Cancer notwithstanding, Nino is a fairly ordinary young man. He has a job and a liveable-in Paris apartment, and he gets around by bicycle. He also has an unfortunate habit of locking his keys in his apartment, which doesn’t really matter because the building’s concierge can sort him out. This particular Friday, however, there’s a note on the concierge’s door saying he’ll be back soon. Only he doesn’t appear. That seems to function as a metaphor for everything else that is going on in this very short slice of Nino’s life we are observing.
So as well as his longtime term bad news about cancer, Nino must contend with the short term problem of where to go while he can’t access his flat. At least he has his bicycle, so he can get around. When he turns up at the apartment of his mother (Jeanne Balibar), her immediate response is, have you locked yourself out of your flat again? But as he tries to talk to her about that morning’s medical diagnosis, he just can’t seem to get the words out, and she is pretty useless at helping him. Whatever he meant to try to say goes left unsaid.
Another thing he really doesn’t need at this point is for his friends to hold him a birthday party. But they do, and he’s there, partying hard but, once again, in a situation where he’s unable to talk to anyone about his diagnosis. Not even his bast mate Sofian (William Lebghil from Arco, Ugo Bienvenu, Gilles Cazaux, 2025). Eventually he loses it and slams the door on some unsuspecting guests with a terse, “I have cancer!”

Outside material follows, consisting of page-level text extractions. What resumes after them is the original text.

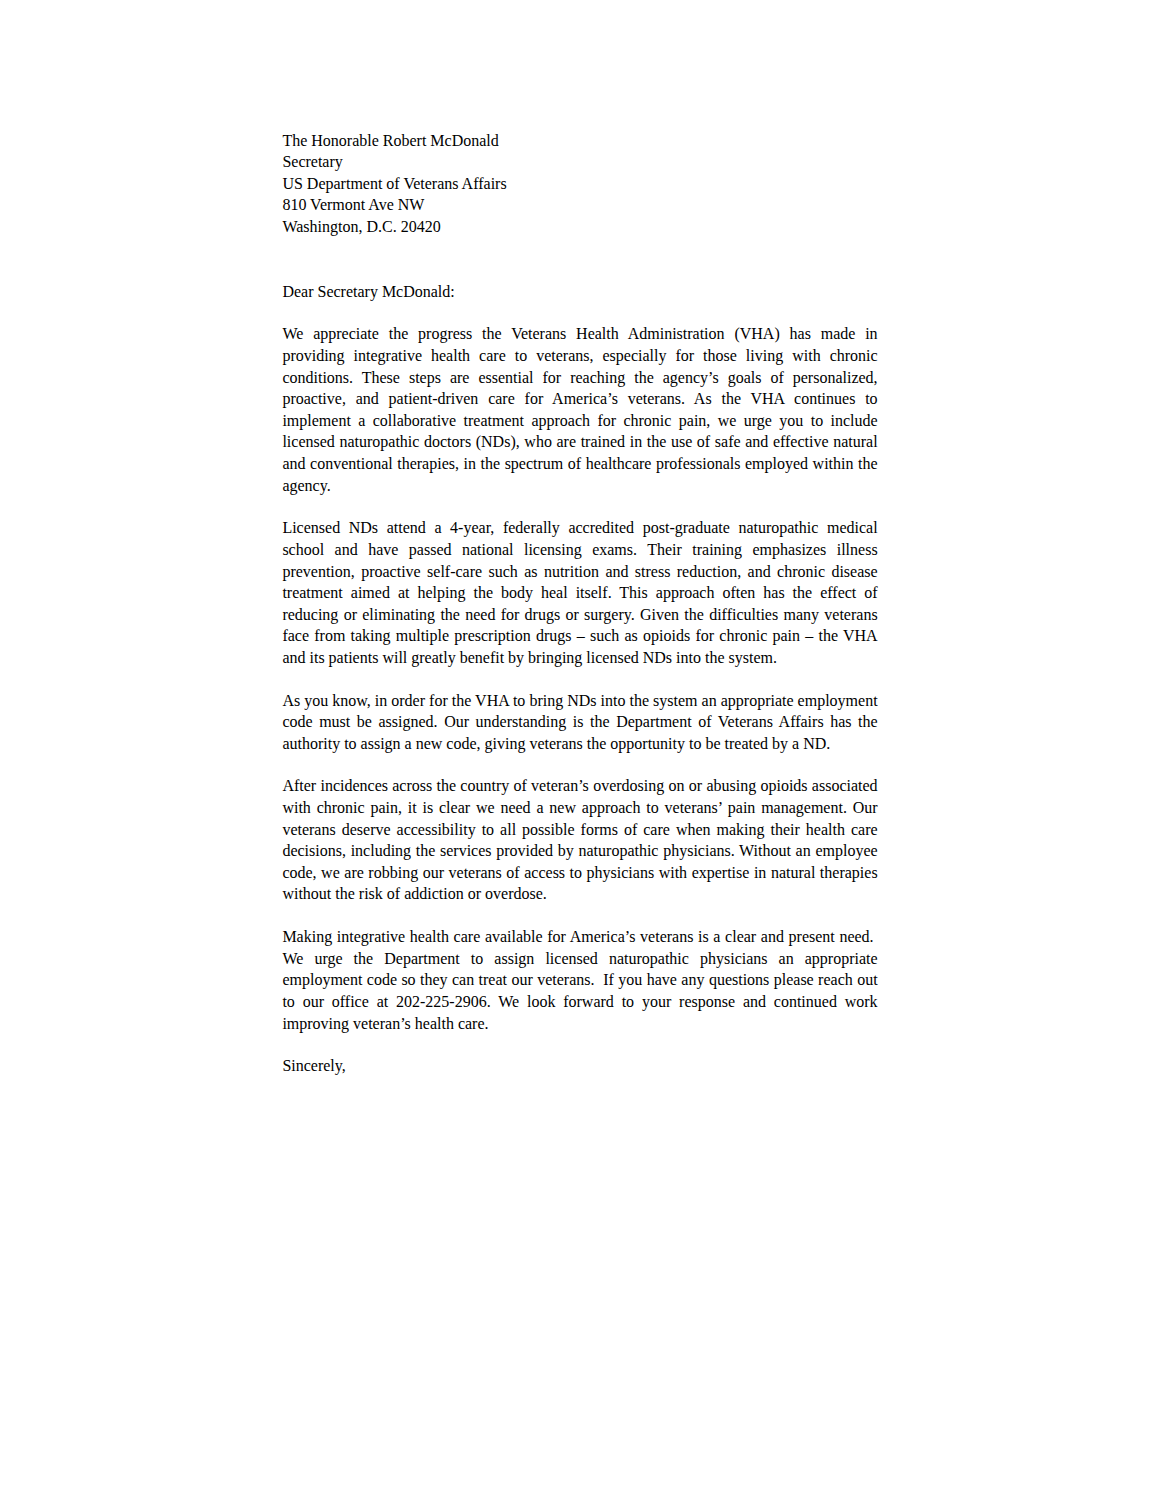The Honorable Robert McDonald
Secretary
US Department of Veterans Affairs
810 Vermont Ave NW
Washington, D.C. 20420
Dear Secretary McDonald:
We appreciate the progress the Veterans Health Administration (VHA) has made in providing integrative health care to veterans, especially for those living with chronic conditions. These steps are essential for reaching the agency’s goals of personalized, proactive, and patient-driven care for America’s veterans. As the VHA continues to implement a collaborative treatment approach for chronic pain, we urge you to include licensed naturopathic doctors (NDs), who are trained in the use of safe and effective natural and conventional therapies, in the spectrum of healthcare professionals employed within the agency.
Licensed NDs attend a 4-year, federally accredited post-graduate naturopathic medical school and have passed national licensing exams. Their training emphasizes illness prevention, proactive self-care such as nutrition and stress reduction, and chronic disease treatment aimed at helping the body heal itself. This approach often has the effect of reducing or eliminating the need for drugs or surgery. Given the difficulties many veterans face from taking multiple prescription drugs – such as opioids for chronic pain – the VHA and its patients will greatly benefit by bringing licensed NDs into the system.
As you know, in order for the VHA to bring NDs into the system an appropriate employment code must be assigned. Our understanding is the Department of Veterans Affairs has the authority to assign a new code, giving veterans the opportunity to be treated by a ND.
After incidences across the country of veteran’s overdosing on or abusing opioids associated with chronic pain, it is clear we need a new approach to veterans’ pain management. Our veterans deserve accessibility to all possible forms of care when making their health care decisions, including the services provided by naturopathic physicians. Without an employee code, we are robbing our veterans of access to physicians with expertise in natural therapies without the risk of addiction or overdose.
Making integrative health care available for America’s veterans is a clear and present need. We urge the Department to assign licensed naturopathic physicians an appropriate employment code so they can treat our veterans. If you have any questions please reach out to our office at 202-225-2906. We look forward to your response and continued work improving veteran’s health care.
Sincerely,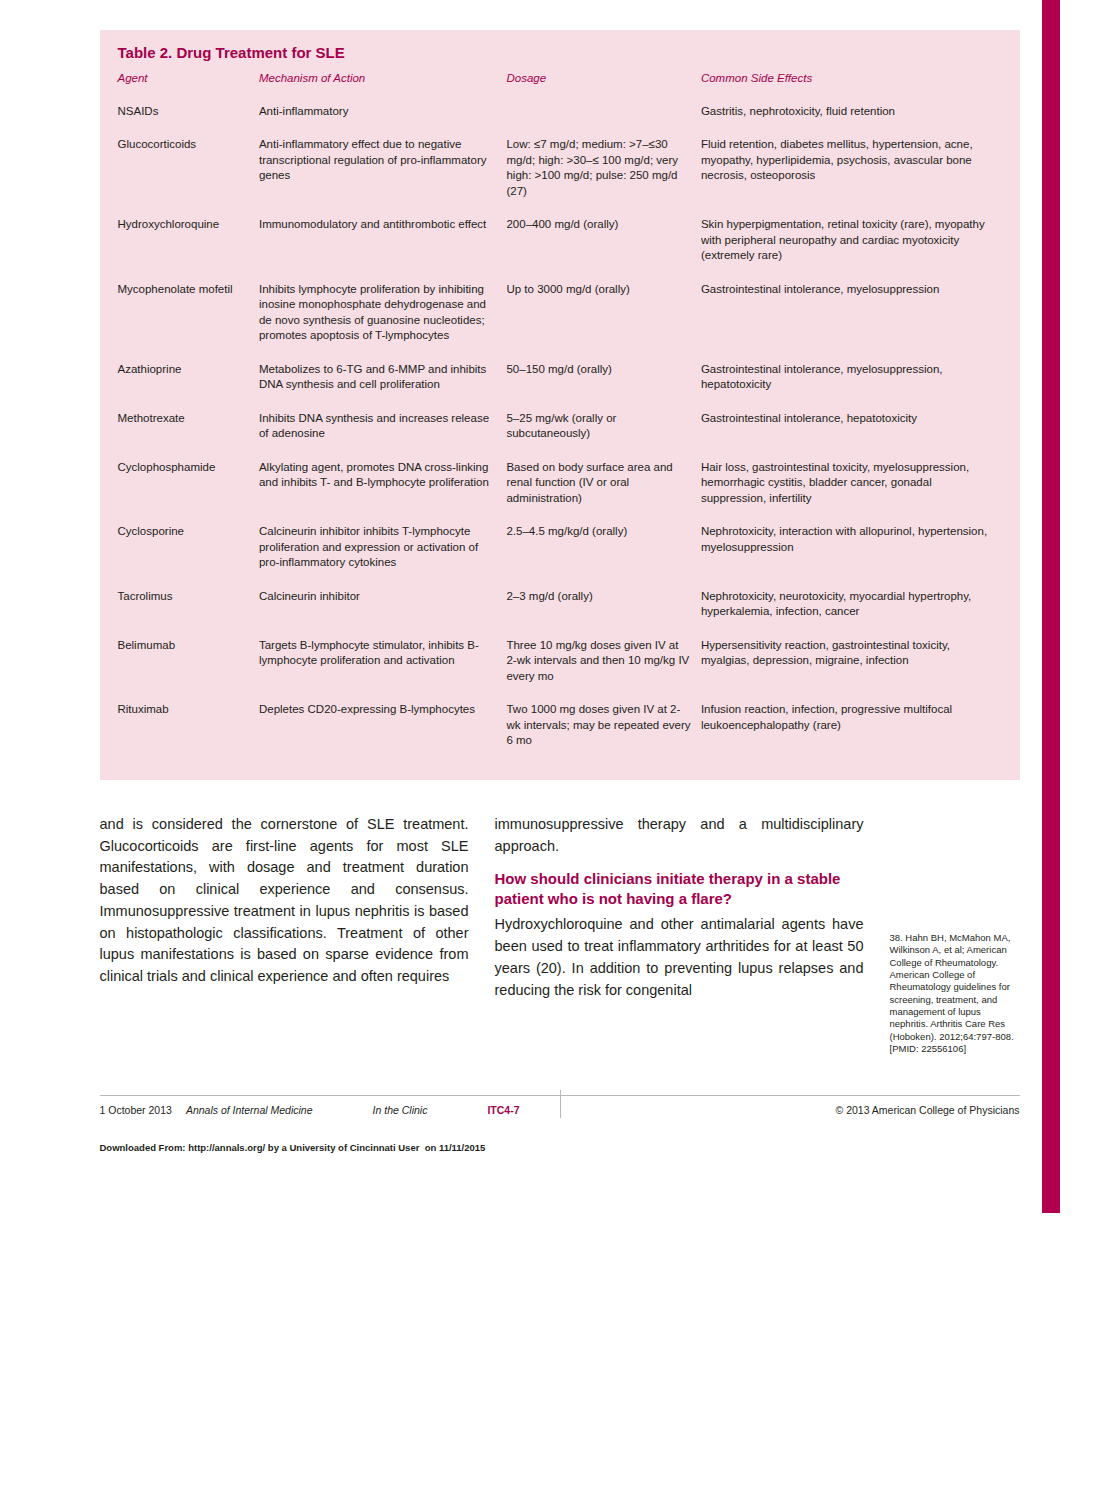Table 2. Drug Treatment for SLE
| Agent | Mechanism of Action | Dosage | Common Side Effects |
| --- | --- | --- | --- |
| NSAIDs | Anti-inflammatory | | Gastritis, nephrotoxicity, fluid retention |
| Glucocorticoids | Anti-inflammatory effect due to negative transcriptional regulation of pro-inflammatory genes | Low: ≤7 mg/d; medium: >7–≤30 mg/d; high: >30–≤ 100 mg/d; very high: >100 mg/d; pulse: 250 mg/d (27) | Fluid retention, diabetes mellitus, hypertension, acne, myopathy, hyperlipidemia, psychosis, avascular bone necrosis, osteoporosis |
| Hydroxychloroquine | Immunomodulatory and antithrombotic effect | 200–400 mg/d (orally) | Skin hyperpigmentation, retinal toxicity (rare), myopathy with peripheral neuropathy and cardiac myotoxicity (extremely rare) |
| Mycophenolate mofetil | Inhibits lymphocyte proliferation by inhibiting inosine monophosphate dehydrogenase and de novo synthesis of guanosine nucleotides; promotes apoptosis of T-lymphocytes | Up to 3000 mg/d (orally) | Gastrointestinal intolerance, myelosuppression |
| Azathioprine | Metabolizes to 6-TG and 6-MMP and inhibits DNA synthesis and cell proliferation | 50–150 mg/d (orally) | Gastrointestinal intolerance, myelosuppression, hepatotoxicity |
| Methotrexate | Inhibits DNA synthesis and increases release of adenosine | 5–25 mg/wk (orally or subcutaneously) | Gastrointestinal intolerance, hepatotoxicity |
| Cyclophosphamide | Alkylating agent, promotes DNA cross-linking and inhibits T- and B-lymphocyte proliferation | Based on body surface area and renal function (IV or oral administration) | Hair loss, gastrointestinal toxicity, myelosuppression, hemorrhagic cystitis, bladder cancer, gonadal suppression, infertility |
| Cyclosporine | Calcineurin inhibitor inhibits T-lymphocyte proliferation and expression or activation of pro-inflammatory cytokines | 2.5–4.5 mg/kg/d (orally) | Nephrotoxicity, interaction with allopurinol, hypertension, myelosuppression |
| Tacrolimus | Calcineurin inhibitor | 2–3 mg/d (orally) | Nephrotoxicity, neurotoxicity, myocardial hypertrophy, hyperkalemia, infection, cancer |
| Belimumab | Targets B-lymphocyte stimulator, inhibits B-lymphocyte proliferation and activation | Three 10 mg/kg doses given IV at 2-wk intervals and then 10 mg/kg IV every mo | Hypersensitivity reaction, gastrointestinal toxicity, myalgias, depression, migraine, infection |
| Rituximab | Depletes CD20-expressing B-lymphocytes | Two 1000 mg doses given IV at 2-wk intervals; may be repeated every 6 mo | Infusion reaction, infection, progressive multifocal leukoencephalopathy (rare) |
and is considered the cornerstone of SLE treatment. Glucocorticoids are first-line agents for most SLE manifestations, with dosage and treatment duration based on clinical experience and consensus. Immunosuppressive treatment in lupus nephritis is based on histopathologic classifications. Treatment of other lupus manifestations is based on sparse evidence from clinical trials and clinical experience and often requires
immunosuppressive therapy and a multidisciplinary approach.
How should clinicians initiate therapy in a stable patient who is not having a flare?
Hydroxychloroquine and other antimalarial agents have been used to treat inflammatory arthritides for at least 50 years (20). In addition to preventing lupus relapses and reducing the risk for congenital
38. Hahn BH, McMahon MA, Wilkinson A, et al; American College of Rheumatology. American College of Rheumatology guidelines for screening, treatment, and management of lupus nephritis. Arthritis Care Res (Hoboken). 2012;64:797-808. [PMID: 22556106]
1 October 2013 Annals of Internal Medicine In the Clinic ITC4-7 © 2013 American College of Physicians
Downloaded From: http://annals.org/ by a University of Cincinnati User on 11/11/2015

Nino’s returns back to his flat prove fruitless; finally, he forces his way in to the office and finds the concierge lying, prone, having had a heart attack. He does the right thing and calls the emergency services, but as Nino is hunting through the office for his keys, before he can find them the officious ambulance man has ushered him out of the room and locked the door, sending Nino back to square one. It would be comic if it weren’t so tragic: laughter in the face of death, and all that.

His bizarre head space is further explored in an equally bizarre encounter in a building with a stranger (Matthieu Amalric from A Private Life, Rebecca Zlotowski, 2025; The Grand Budapest Hotel, Wes Anderson, 2014; Munich, Steven Spielberg, 2005) who is never seen again. Indeed, people Nino barely knows play a key role. Early on, unable to talk about his situation, he runs into an old school friend Zoé (Salomé Dewaels) he scarcely knew who is now a single parent mum about to sell some old baby accessories. He improvises a story about being a parent to be and offers to buy one or two items. But when he drops round later, this barely known woman is the one person he confides everything in, including his need to get a sperm sample together, something he struggles with throughout but just can’t bring himself to do, probably because of the stress of his main health worries. When he gets nowhere, she helps him out by reading him through the bathroom wall passages from Anaïs Nin’s erotic writings, which does the trick.
And then he has to overcome the obstacle of turning up, small container in hand, at the hospital with ten minutes to freeze his sperm sample only to find he’s too early in the morning and they’re not yet open, a desperate situation.
More than his immediate plight, the film effectively explores Nino’s state of mind as his personal sense of existence is blown apart. My personal experience is that it’s not so much, as people on the outside expect, the physical stuff that gets you (the diagnoses, the surgical interventions, the treatments, the meds, the side effects) as the psychological impact. As a cancer patient / survivor, that element is what I related to here; I take my hat off to all those involved in this extraordinary movie.
Nino is out in cinemas in the UK on Friday, June 19th.